I don't know how to put this but let me try.
If x1 and x2 are two Eigenvectors and the Eigenvalues are 1 and 0.75.
In the equation
U0 = C1 x1 + C2 x2
Why do I get the same value of C1 irrespective of any probability vector U0 to converge to the same steady state?. Hope this makes sense. Thanks!
To expand on Ian’s comments, you can view the action of a matrix on a vector in the following way: if $\mathbf v$ is an eigenvector of the matrix with eigenvalue $\lambda$, then multiplying a vector $w$ by the matrix multiplies the component of $w$ in the $v$-direction by $\lambda$. For a stochastic matrix, $|\lambda|\le1$, so repeated applications of the matrix will cause the components of the initial probability vector that are in the directions with $|\lambda|\lt1$ to shrink away. What’s left will be the components in directions where the eigenvalue is $\pm1$. For the simple type of Markov chain under consideration, the eigenspace is one-dimensional (and we won’t have $\lambda=-1$), so we’ll be left with the steady-state vector.

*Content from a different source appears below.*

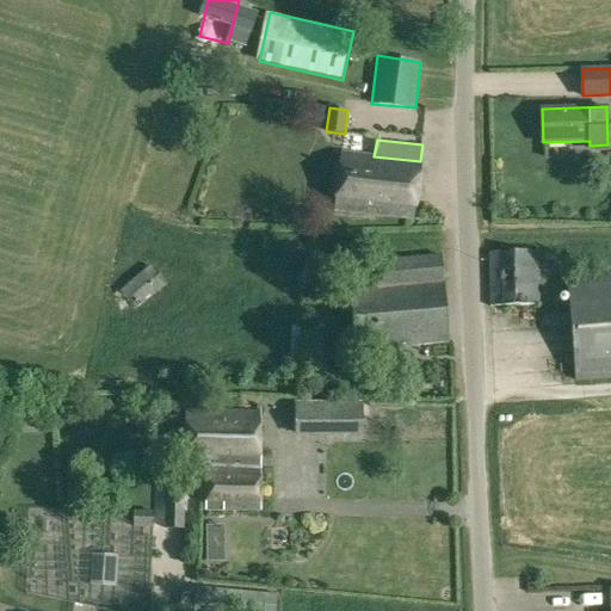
[(420,161),(374,156),(343,152),(334,209),(412,218),(420,161)]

To see why the last statement might hold, consider the $2\times2$ case. We have $$P=\pmatrix{p&1-p\\q&1-q}$$ with eigenvalues $\lambda_1=1$ and $\lambda_2=p-q$. Observe that $|\lambda_2|\lt1$ unless $p=0$ and $q=1$ or vice-versa. The corresponding eigenvectors are $\mathbf v_1=\left({q\over1-p+q},{1-p\over1-p+q}\right)$ and $\mathbf v_2=(-1,1)$. (We’ve normalized $v_1$ so that its components sum to $1$.) Now, any probability vector $\mathbf v$ lies on the line segment joining $(1,0)$ to $(0,1)$, so it can be written in the form $\mathbf v=\mathbf v_1+\alpha\mathbf v_2$, so $P^n\mathbf v=\mathbf v_1+\lambda_2^n\alpha\mathbf v_2$, which clearly converges to $\mathbf v_1$ as $n\to\infty$.
The situation is similar for larger state spaces: probability vectors lie on the hyperplane $\mathbf v\cdot\mathbf 1=1$, and we can choose eigenvectors of $1$ which lie on this hyperplane. Any initial probability vector can be written as a linear combination of eigenvectors, and under repeated application of $P$ the components corresponding to $|\lambda|\lt1$ will “fade away,” leaving only the components for which $|\lambda|=1$.